- Born: Rochelle Lynne Chaiken 1949 (age 76–77)
- Education: University of Massachusetts Amherst
- Scientific career
- Fields: Social psychology
- Thesis: The use of source versus message cues in persuasion (1977)
- Doctoral advisor: Alice Eagly

= Shelly Chaiken =

American social psychologist

Rochelle Lynne "Shelly" Chaiken (born 1949) is an American social psychologist. She first received her BS from the University of Maryland, College Park in 1971 for mathematics. She later earned her MS (in 1975) and her PhD (in 1978) at the University of Massachusetts Amherst in social psychology. She was a professor of psychology at New York University, but is now retired.

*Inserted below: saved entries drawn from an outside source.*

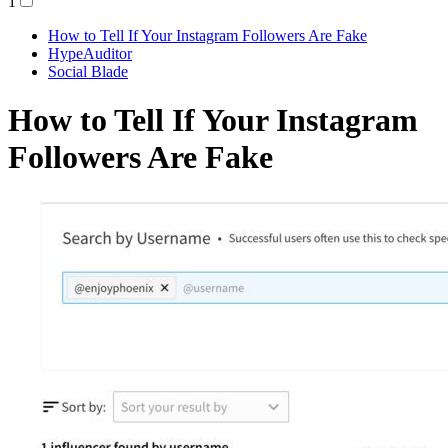
1
How to Tell If Your Instagram Followers Are Fake
HypeAuditor
Social Blade
How to Tell If Your Instagram
Followers Are Fake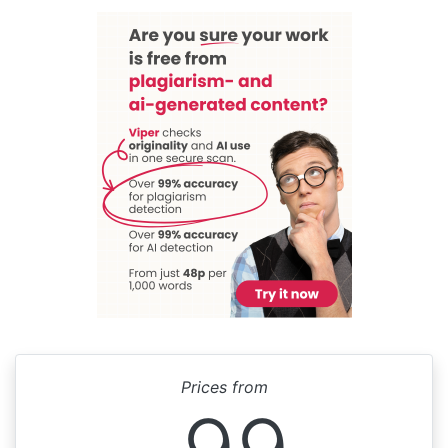
Prices from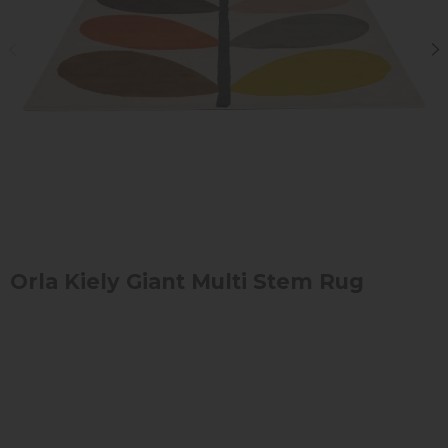
Orla Kiely Giant Multi Stem Rug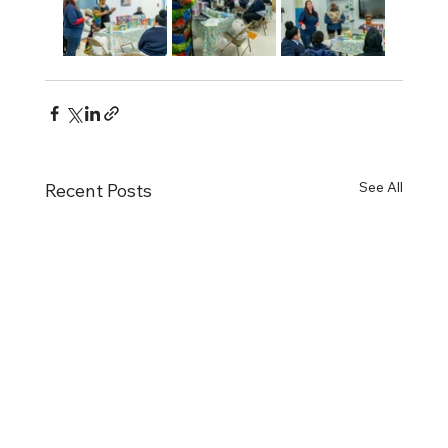
See All
Recent Posts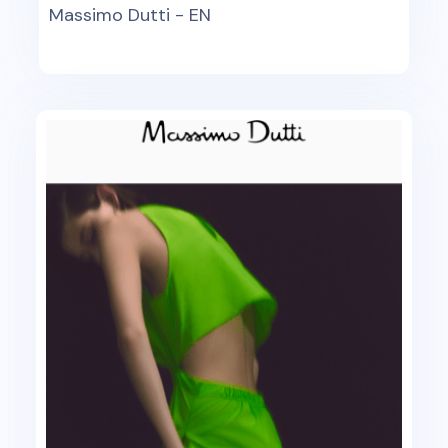
Massimo Dutti - EN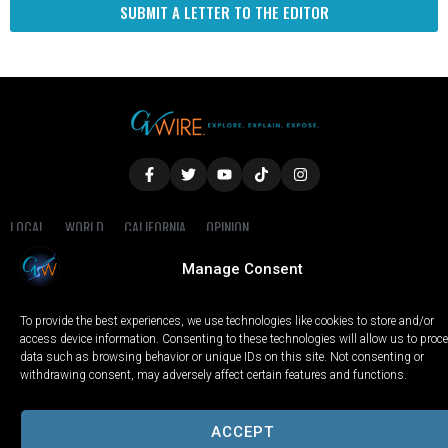
SUBMIT A LETTER TO THE EDITOR
LOCAL
WORLD
CALIFORNIA
OPINION
PRIVACY POLICY
TERMS OF USE
COOKIE NOTICE
Manage Consent
Copyright © 2025 GV Wire, LLC, All Rights Reserved.
To provide the best experiences, we use technologies like cookies to store and/or
access device information. Consenting to these technologies will allow us to proc
data such as browsing behavior or unique IDs on this site. Not consenting or
withdrawing consent, may adversely affect certain features and functions.
ACCEPT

Chaiken is a member of many psychological organizations including the Society of Experimental Social Psychology, the American Psychological Association (Fellow, Div. 8), and the American Psychological Society.

== Research ==
She completed work involving attitude, persuasion, and social cognition and is most well-known for the developing the heuristic-systematic model of information processing.
Chaiken completed a study researching interracial contact. The study found that participant who were exposed to more white faces in a positive way, had a more negative view or increased prejudice toward black faces.
Chaiken edited many psychological books including Attitude Research in the 21st Century: The Current State of Knowledge, and Dual-Process Theories in Social Psychology.
Dual-Process Theories in Social Psychology conglomerates the theories of informational processing in an organized way, along with reviews and research of these theories.
Much of her work involving persuasion has been helpful to conflict resolution centers and negotiations with their patients.

For her work on dual process theories of attitudes, on October 17, 2009 Chaiken was a co-recipient of the Society of Experimental Social Psychology's Scientific Impact Award, which "[h]onors the author(s) of a specific article or chapter that has proven highly influential over the last 25 years."